Despite heavy snowfall on Monday morning, people of all ages and walks of life packed the Eastern Michigan University Student Center Auditorium to hear Tim Wise’s keynote speech in commemoration of Martin Luther King Jr.
During his hour-long speech, Wise, an anti-racist writer and educator, challenged the idea of doing service and charitable work in the name of King without truly remembering the man behind the message.
“There are several Dr. Kings in our memory,” he said.
He began by asking which King we choose to remember today, nearly 45 years after his death. Do we remember the “whitewashed-pun-very-much-intended,” sanitized and saintly King, or do we remember the radical advocate for social justice? Which one of these Kings are our politicians and public figures referring to when they quote famous lines from his speeches?
“There are people who quote Dr. King who have never even cracked the spine of one of his books,” Wise said.
Wise discussed the “sanitization” of King’s legacy by remembering him and his devotion to community service. He referenced the National Day of Service and how people are encouraged to honor King by donating to the Red Cross, helping to rebuild and clean up communities and neighborhoods or donating to the local food bank.
“Without a doubt, Dr. King would say that these are great things,” Wise said. “But he did not believe in service for the sake of service.”
According to Wise, King knew that service and social transformation are not necessarily the same thing. The kind of service that King referred to, Wise explained, was radical service that fought what King called the triple evils: poverty, racism and militarism.

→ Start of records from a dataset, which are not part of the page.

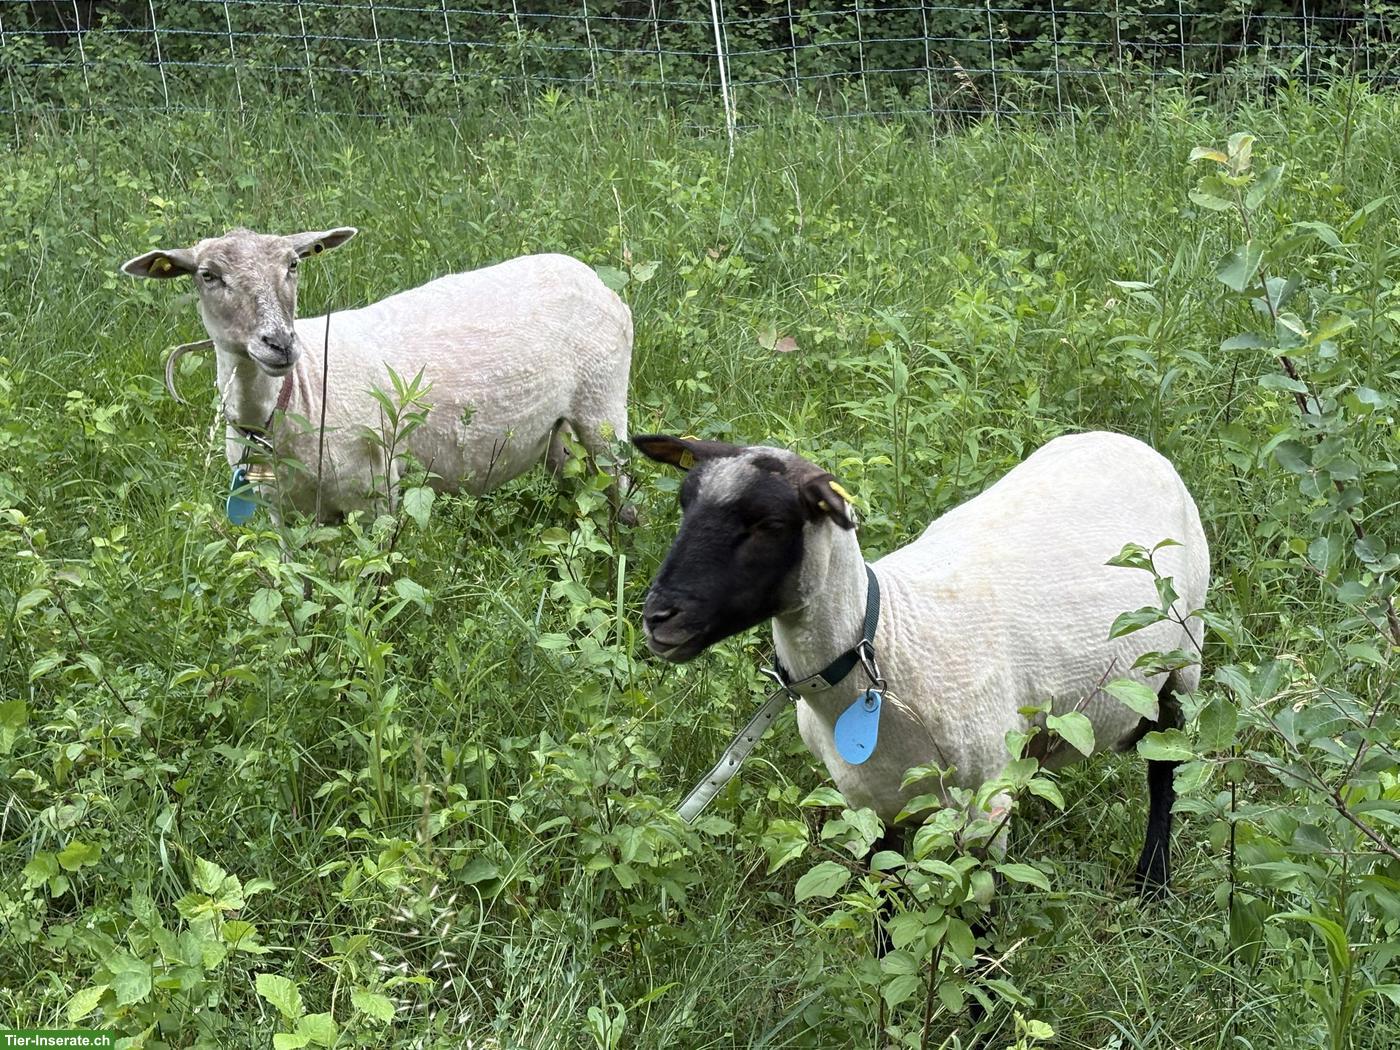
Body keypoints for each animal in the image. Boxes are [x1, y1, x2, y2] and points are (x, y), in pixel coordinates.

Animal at [121, 228, 634, 521]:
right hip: (552, 432)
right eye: (208, 275)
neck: (292, 401)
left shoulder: (376, 493)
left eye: (293, 264)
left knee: (619, 488)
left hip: (604, 405)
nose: (280, 343)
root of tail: (589, 274)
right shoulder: (280, 513)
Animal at [632, 430, 1210, 893]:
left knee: (1165, 766)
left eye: (770, 523)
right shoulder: (868, 805)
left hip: (1183, 657)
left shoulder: (983, 803)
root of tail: (1128, 441)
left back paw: (1152, 884)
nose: (658, 617)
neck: (883, 645)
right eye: (685, 505)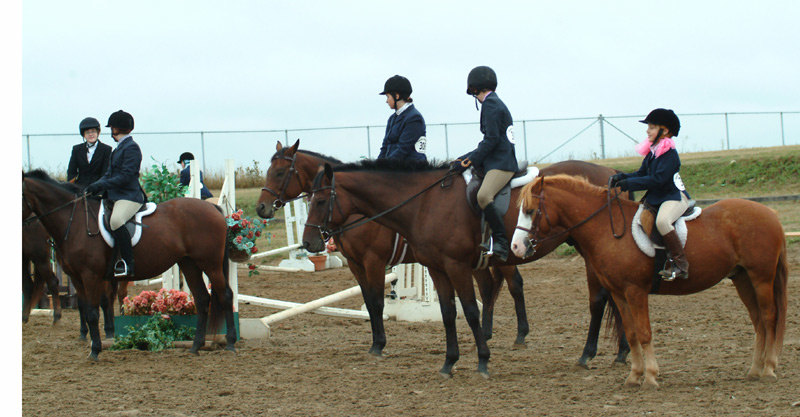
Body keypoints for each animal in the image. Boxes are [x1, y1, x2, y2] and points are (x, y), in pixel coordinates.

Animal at [20, 169, 236, 358]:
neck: (76, 222)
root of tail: (212, 207)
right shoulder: (76, 277)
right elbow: (85, 309)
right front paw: (92, 345)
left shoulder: (91, 276)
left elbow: (93, 312)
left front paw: (95, 351)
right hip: (189, 264)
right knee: (202, 299)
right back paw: (195, 346)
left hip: (210, 264)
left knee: (225, 295)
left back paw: (231, 343)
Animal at [300, 158, 632, 376]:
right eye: (307, 200)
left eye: (320, 201)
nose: (309, 242)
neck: (424, 203)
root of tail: (611, 173)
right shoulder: (435, 268)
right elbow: (448, 313)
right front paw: (449, 362)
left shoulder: (452, 265)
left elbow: (469, 310)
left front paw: (483, 360)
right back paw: (622, 352)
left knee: (600, 299)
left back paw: (589, 354)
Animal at [512, 173, 788, 386]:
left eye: (530, 211)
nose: (516, 247)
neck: (607, 228)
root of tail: (771, 214)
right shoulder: (619, 293)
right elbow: (632, 333)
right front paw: (634, 376)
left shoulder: (635, 291)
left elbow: (644, 333)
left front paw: (651, 377)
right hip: (742, 278)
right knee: (758, 321)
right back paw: (754, 370)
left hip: (761, 277)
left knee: (768, 317)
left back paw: (768, 369)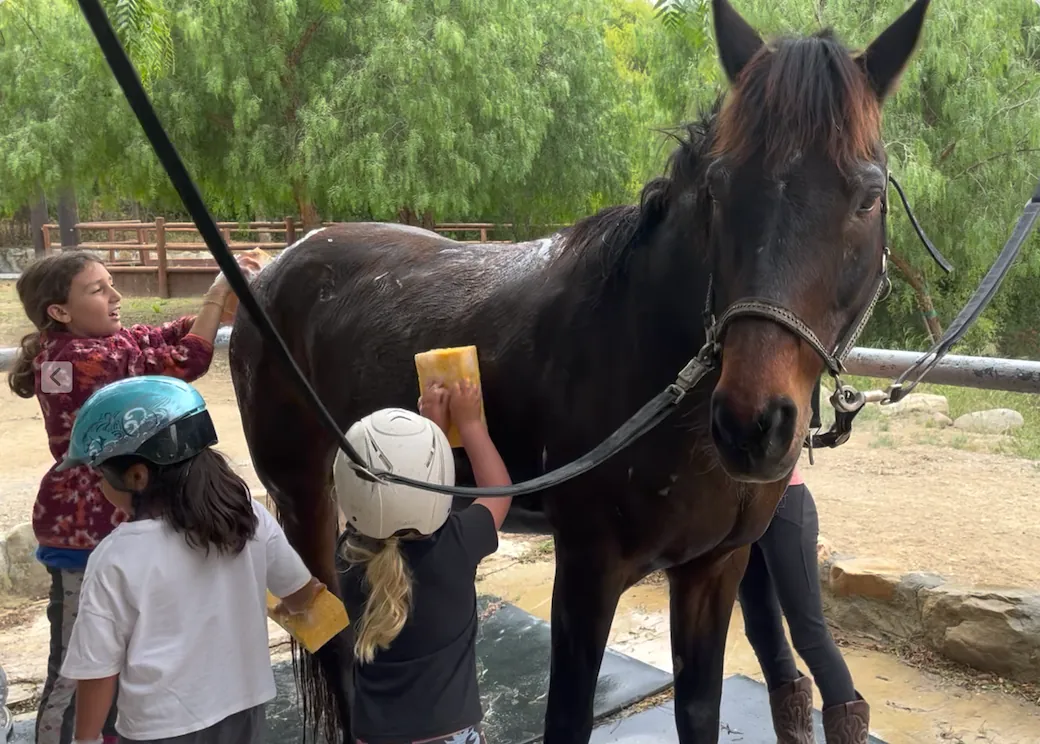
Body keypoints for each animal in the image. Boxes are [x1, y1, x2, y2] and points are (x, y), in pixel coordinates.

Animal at [228, 1, 932, 741]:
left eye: (868, 197)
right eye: (719, 189)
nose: (752, 425)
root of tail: (273, 269)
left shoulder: (713, 571)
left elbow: (700, 711)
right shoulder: (587, 575)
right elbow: (566, 717)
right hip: (303, 498)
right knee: (336, 650)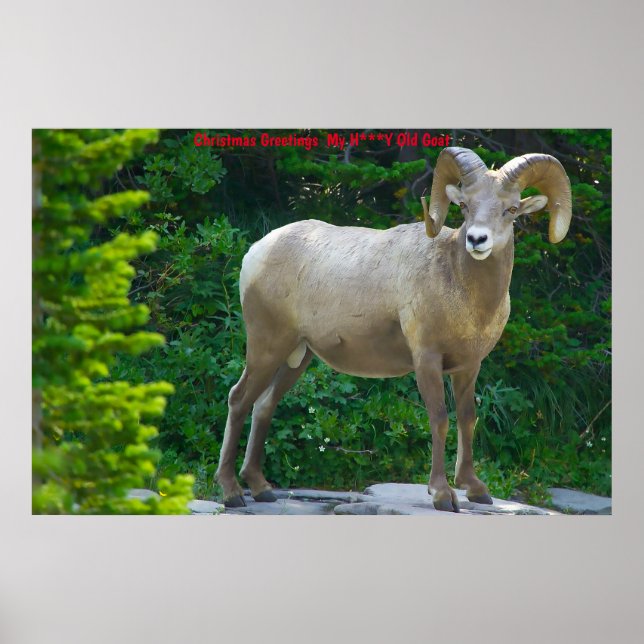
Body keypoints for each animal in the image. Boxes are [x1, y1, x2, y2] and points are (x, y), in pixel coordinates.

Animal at [215, 147, 572, 512]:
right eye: (464, 205)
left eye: (511, 209)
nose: (477, 240)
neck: (462, 290)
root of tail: (255, 253)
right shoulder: (427, 360)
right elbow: (440, 418)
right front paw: (442, 495)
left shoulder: (469, 367)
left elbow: (467, 418)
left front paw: (475, 490)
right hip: (267, 347)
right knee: (239, 399)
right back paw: (232, 492)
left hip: (296, 357)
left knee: (264, 405)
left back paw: (261, 488)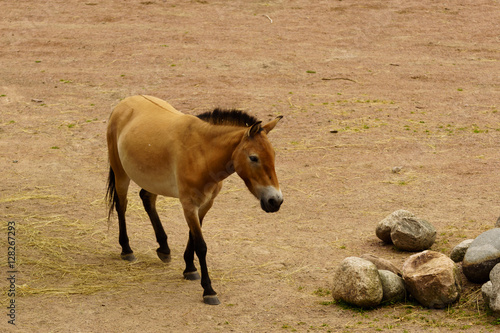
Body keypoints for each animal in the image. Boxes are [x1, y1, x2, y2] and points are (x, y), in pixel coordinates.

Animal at [106, 94, 284, 304]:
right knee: (122, 205)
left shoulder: (205, 204)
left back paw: (164, 249)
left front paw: (189, 269)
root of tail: (125, 102)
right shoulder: (189, 205)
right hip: (120, 173)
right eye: (254, 158)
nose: (275, 201)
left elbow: (193, 235)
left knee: (147, 198)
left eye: (273, 155)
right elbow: (201, 245)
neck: (202, 154)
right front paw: (208, 290)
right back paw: (127, 250)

Wise said it’s good to feed the hungry, but King would want us in the streets demanding better living wages and policies that fight hunger and poverty; it’s nice to help military veterans and families, but King would say the best way to help them is by bringing every troop home, for good.
Wise also had a lot to say about society today, both culturally and politically, in terms of social justice in the areas of economy and education. Wise said we live in a “culture of cruelty” that embraces injustice and inequality, because “if everybody gets a good education, who is going to pick up my garbage on Wednesday morning?”

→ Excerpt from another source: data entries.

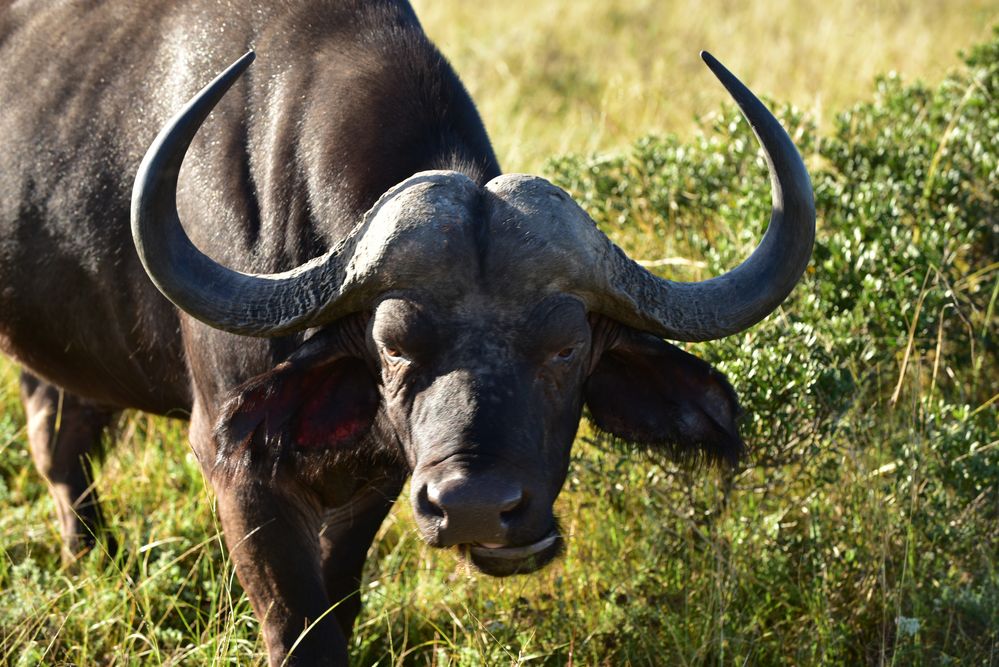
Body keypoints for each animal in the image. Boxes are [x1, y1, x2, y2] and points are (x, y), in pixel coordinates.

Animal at [0, 0, 812, 664]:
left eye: (566, 347)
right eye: (392, 344)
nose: (478, 506)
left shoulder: (377, 476)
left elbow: (339, 600)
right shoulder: (240, 469)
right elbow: (299, 629)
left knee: (59, 440)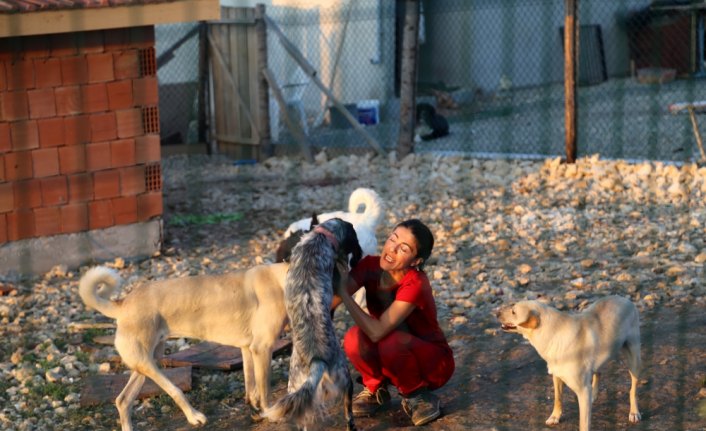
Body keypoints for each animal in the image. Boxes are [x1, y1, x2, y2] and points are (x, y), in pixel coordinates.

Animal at [81, 264, 290, 431]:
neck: (281, 279)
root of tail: (123, 305)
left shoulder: (247, 349)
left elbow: (251, 383)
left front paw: (254, 405)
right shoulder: (262, 349)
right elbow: (265, 390)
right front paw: (270, 413)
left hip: (146, 362)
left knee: (123, 400)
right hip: (148, 363)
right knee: (175, 390)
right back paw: (194, 416)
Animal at [496, 296, 640, 431]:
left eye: (514, 312)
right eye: (512, 306)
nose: (496, 312)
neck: (553, 333)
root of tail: (624, 298)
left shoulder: (583, 391)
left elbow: (583, 423)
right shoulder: (557, 376)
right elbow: (558, 398)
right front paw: (555, 417)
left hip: (633, 361)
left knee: (632, 389)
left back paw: (634, 412)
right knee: (598, 373)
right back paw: (594, 395)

Wise spoke with conviction and his speech was punctuated by applause and murmurs of agreement from the audience.
“It was very eye-opening,” said Lisa Sexton, a freshman biochemistry and toxicology major. “It was astonishing how he was able to invoke the spirit of the people in the room. There was an overall good feeling.”
Psychology major Michala McCarver said, “It was a really powerful speech.”
Many left the auditorium deep in thought. “It’s a lot to think about,” social work major Danielle Moorer said. “I thought he was really on target as far as where we are in society and our political mindset.”
McCarver said, “He really made me think a lot. I’m not really proud of society right now.”
Overall, it seemed people were inspired by Wise’s words.
“It was motivating,” Moorer said. “We should stand beside people.”
Marketing major Shawn Perry said, “It opened my eyes to look at things from a broader perspective. We should figure problems out at the root rather than fixing them later.”
Well known for this critique of white privilege and racism in America, Wise has spoken at more than
800 colleges and high school campuses across the country. He was named by Utne Reader as one of the “25 Visionaries Who Are Changing Your World.” Wise has authored six books and contributes regularly to CNN and other television networks and programs.